Little-known novelist Marie Corelli and why she was eclipsed by the Bard
Ask most people about Stratford-upon-Avon, and the name that immediately springs to mind is William Shakespeare. The well-known playwright is a source of inspiration to budding writers as well as being a tourist attraction.
But Stratford boasts another writer, and one whose name is rarely touched upon: the Victorian novelist Marie Corelli.
I must invent a name – and make it famous.
Marie Corelli, Innocent, 1914
Ahead of her time
Marie Corelli wrote thirty plus works, most of them novels. She is still described as a ‘popular’ novelist and in one sense that was certainly true: her books sold thousands, sometimes hundreds of thousands.
(1908) sold 112,450 copies in its first month, earning its author over £7,000 (that’s £760,000 in today’s money). But the word ‘popular’ wasn’t always flattering. Critics didn’t rate her, and they weren’t shy in voicing their thoughts. Her work was described as ‘melodramatic’.
What the critics said was partially true. She would use ten words when one might have done and her language was flowery, but the novelist was still ahead of her time. Her books were mystical, not just romantic, and tapped into trends such as astral travel, séances and mediums.
The power of electricity had just been harnessed and Corelli used this as a kind of metaphor for spiritual transport. Her books were often a call to action, to be morally stronger and to raise one’s game.
The press laughed, but her work won her fans, and many followers, and her later lectures were well attended. To friends and family, Marie was a gem, small in stature but big in heart. But she also had a difficult side.
Corelli could be fierce, ruthless almost, to those she opposed, and she didn’t mind putting her point of view across, even if it upset others. It frequently did.
Marie Corelli’s legacy
In Stratford today she is barely remembered. Mason Croft, her former home, has two small plaques and there’s a board in a nearby public park, but not a lot more.
Her time in the town was rather chequered. She moved to Stratford in 1899, and her early years there were filled with promise, feted and praised, but as time went on the gloss wore off.
She exchanged words over Shakespeare’s church, Holy Trinity, and later went on to save some cottages, historically valuable, and an asset to the town (Henley Street, 1903) but she crossed swords with Stratford’s worthies, and this became a common pattern. They resented what they saw as her interference.
However, Stratford owes her a vote of thanks: she saved Harvard House (built in 1596) for those who came after. Corelli bought it and had it restored, with financial support from her US contacts. She also preserved a strip of land which is now the park mentioned above.
Even in 1920, twenty-five years after her peak, Marie Corelli was still a household name.

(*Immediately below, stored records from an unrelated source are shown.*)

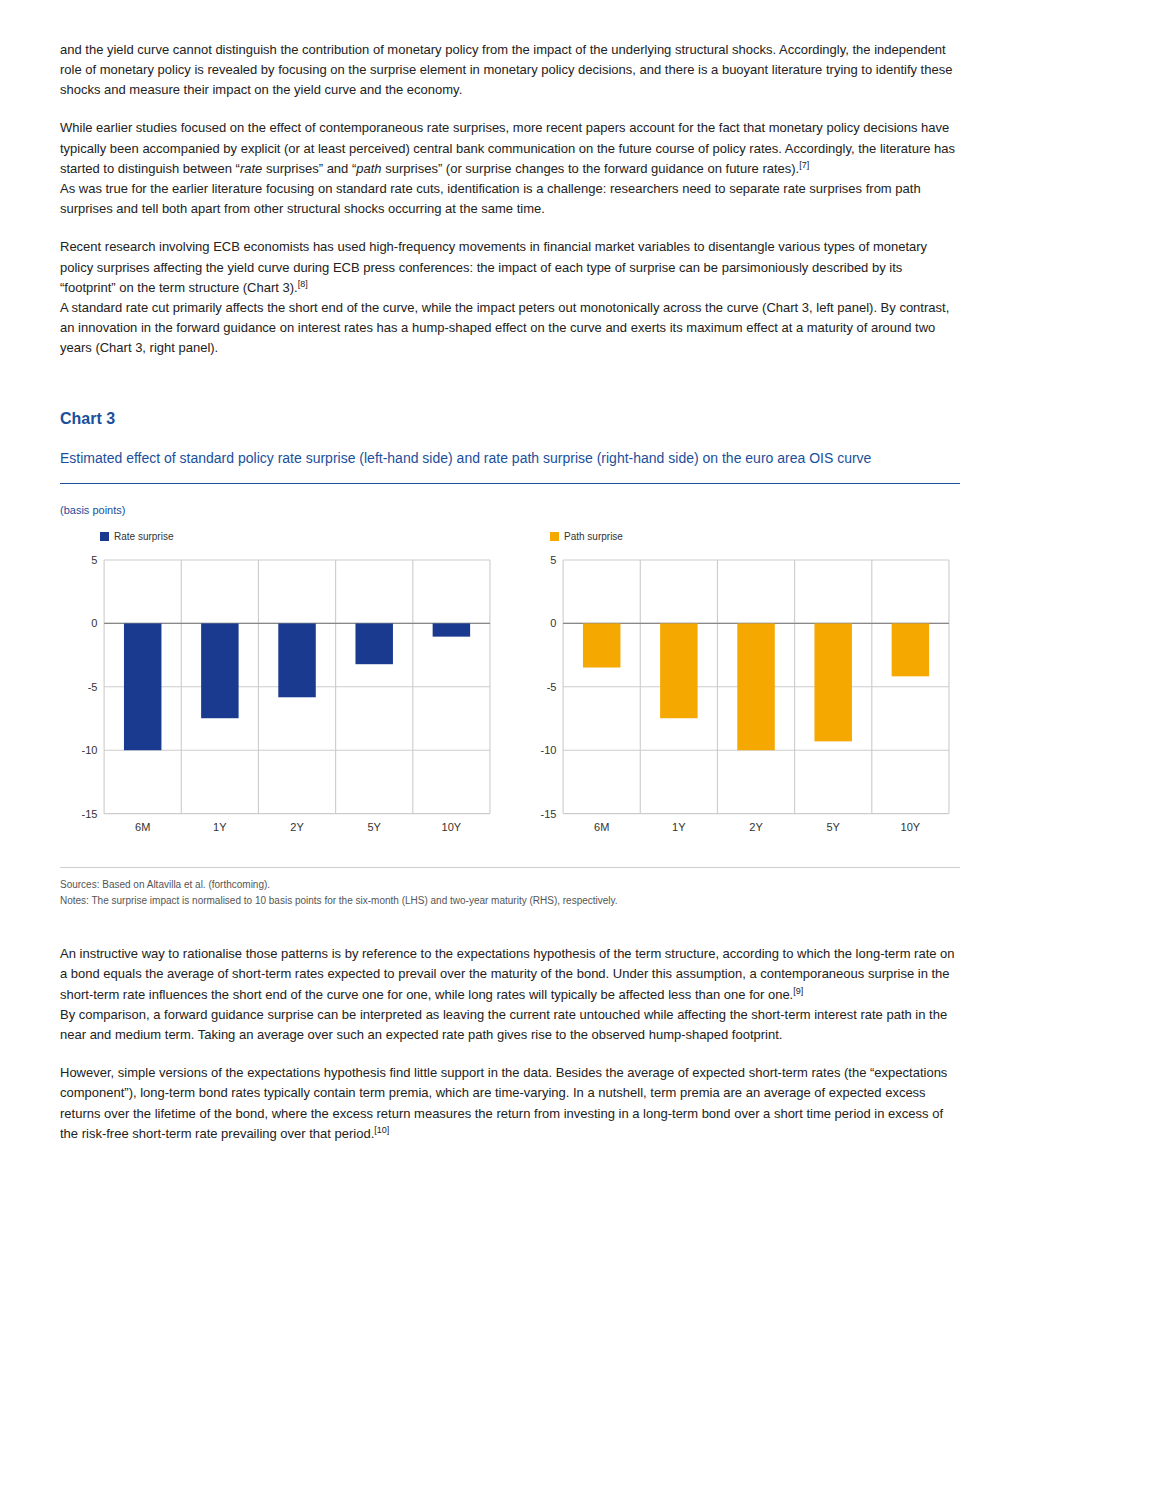and the yield curve cannot distinguish the contribution of monetary policy from the impact of the underlying structural shocks. Accordingly, the independent role of monetary policy is revealed by focusing on the surprise element in monetary policy decisions, and there is a buoyant literature trying to identify these shocks and measure their impact on the yield curve and the economy.
While earlier studies focused on the effect of contemporaneous rate surprises, more recent papers account for the fact that monetary policy decisions have typically been accompanied by explicit (or at least perceived) central bank communication on the future course of policy rates. Accordingly, the literature has started to distinguish between “rate surprises” and “path surprises” (or surprise changes to the forward guidance on future rates).[7]
As was true for the earlier literature focusing on standard rate cuts, identification is a challenge: researchers need to separate rate surprises from path surprises and tell both apart from other structural shocks occurring at the same time.
Recent research involving ECB economists has used high-frequency movements in financial market variables to disentangle various types of monetary policy surprises affecting the yield curve during ECB press conferences: the impact of each type of surprise can be parsimoniously described by its “footprint” on the term structure (Chart 3).[8]
A standard rate cut primarily affects the short end of the curve, while the impact peters out monotonically across the curve (Chart 3, left panel). By contrast, an innovation in the forward guidance on interest rates has a hump-shaped effect on the curve and exerts its maximum effect at a maturity of around two years (Chart 3, right panel).
Chart 3
Estimated effect of standard policy rate surprise (left-hand side) and rate path surprise (right-hand side) on the euro area OIS curve
(basis points)
Rate surprise
Path surprise
5 0 -5 -10 -15 6M 1Y 2Y 5Y 10Y
5 0 -5 -10 -15 6M 1Y 2Y 5Y 10Y
Sources: Based on Altavilla et al. (forthcoming).
Notes: The surprise impact is normalised to 10 basis points for the six-month (LHS) and two-year maturity (RHS), respectively.
An instructive way to rationalise those patterns is by reference to the expectations hypothesis of the term structure, according to which the long-term rate on a bond equals the average of short-term rates expected to prevail over the maturity of the bond. Under this assumption, a contemporaneous surprise in the short-term rate influences the short end of the curve one for one, while long rates will typically be affected less than one for one.[9]
By comparison, a forward guidance surprise can be interpreted as leaving the current rate untouched while affecting the short-term interest rate path in the near and medium term. Taking an average over such an expected rate path gives rise to the observed hump-shaped footprint.
However, simple versions of the expectations hypothesis find little support in the data. Besides the average of expected short-term rates (the “expectations component”), long-term bond rates typically contain term premia, which are time-varying. In a nutshell, term premia are an average of expected excess returns over the lifetime of the bond, where the excess return measures the return from investing in a long-term bond over a short time period in excess of the risk-free short-term rate prevailing over that period.[10]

Teresa Ransom,The Mysterious Miss Marie Corelli, 1999
As the years went on her books still sold, but the mood was different and her novels no longer matched the times. Her later life was tinged with sorrow. The success she achieved with Harvard House wasn’t matched with her own home, Mason Croft.
She left Mason Croft to her friend Bertha, for as long as she lived, but later intending it to be a place for visitors to stay, no doubt to exchange lively ideas. The plan fell through with the Second World War and a lack of resources.
Today, Mason Croft has a different role: as the headquarters of The Shakespeare Institute, which is somewhat fitting, as Corelli was Shakespeare’s strongest advocate.
Despite her failed plans, she would, I believe, be glad to know that the ghost of the Bard, and all his students, walk through her rooms.
We are the arbiters of our own fate and that fact is the most important of our lives.